Алексий выждал, сколько полагалось приличием, чтоб не наступить на голос царя.
— Уважаемый батыр говорит о столь величественном I и могущественном учении, которое нельзя объять и даже понять при одной лишь встрече. — Владыка говорил осторожно, зная, как болезненны люди в вопросах веры. — Мне не вместить ваших представлений о переселении душ, о рае, полном утех земных, и, наверное, мне бесполезно пытаться толковать вам о троичности христианского божества, о крестном искуплении. Даже если мы — о, чудо! — поймём друг друга, вряд ли мы согласимся друг с другом: мне принять Коран и, значит, перестать быть христианином, вам согласиться со мной — перестать быть магометанами. Не кощунство ли шуметь, пытаясь переспорить друг друга там, где речь идёт о величайших духовных таинствах? Не кощунство ли заноситься перед лицом непостижимого Бога? Будем ли перекрикивать друг друга, отстаивая истины, которые даются в откровении? Не присваиваем ли тем себе достоинства сверх меры? Не покушаемся ли прением и борением разрушить чувства, основы жизни, которые дороги нам и вам больше жизни?

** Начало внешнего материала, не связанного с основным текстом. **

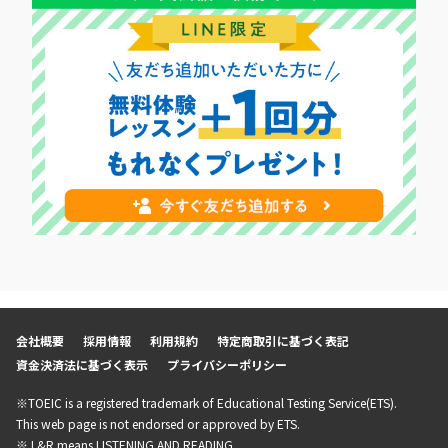
会社概要
採用情報
利用規約
特定商取引に基づく表記
資金決済法に基づく表示
プライバシーポリシー
※TOEIC is a registered trademark of Educational Testing Service(ETS).
This web page is not endorsed or approved by ETS.
※ L&R means LISTENING AND READING.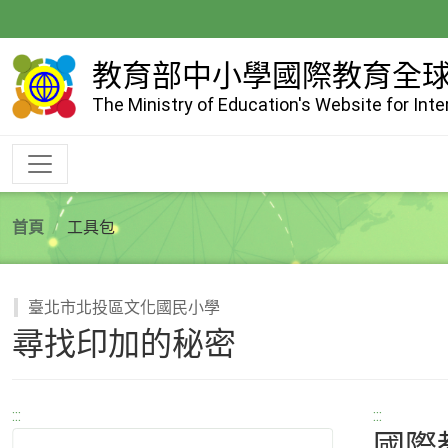
跳
到
主
教育部中小學國際教育全
要
The Ministry of Education's Website for Int
內
容
首頁
工具包
臺北市北投區文化國民小學
尋找印加的秘密
:::
:::
國際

— Мы предвидим такую опасность, — подтвердил Джанибек. — И не допускаем возможность словесной битвы с нашим гостем. Уважающий себя бесстрастен и не брызжет слюной. Опрятный сдержан. Знающий молчалив. Не так ли? — Тихий шелест вдоль стен подтвердил правоту великого хана. — Не будем же суетиться и возвышать голос, как женщины на свечном базаре! — заключил Джанибек.
Мунзи ещё выразил недоумение, зачем христиане верят в чудо и ликам поклоняются.
— И сему чуду дивуемся, — согласился Алексий, — как из праха создал Бог человека, создал разные образы человеческие, придал им лица и добродетели. Зачем вы меня испытываете? Разве станете переубеждать иудеев, иль предложите доказательства Папе, иль буддистов склоните на свою сторону? Бесполезно сие занятие. Вера есть година, иначе речём, судьба, а не прение учёное. Святой апостол Павел запрещает нам оное, ибо словопрения служат не к пользе, а к расстройству слушающих.
39
...длинноволосых саадиев... — Саадии — представители касты лекарей, которые проживали в Турции и занимались врачеванием в основном психических болезней.
40
...её раздают по аилам... — Аил — семья.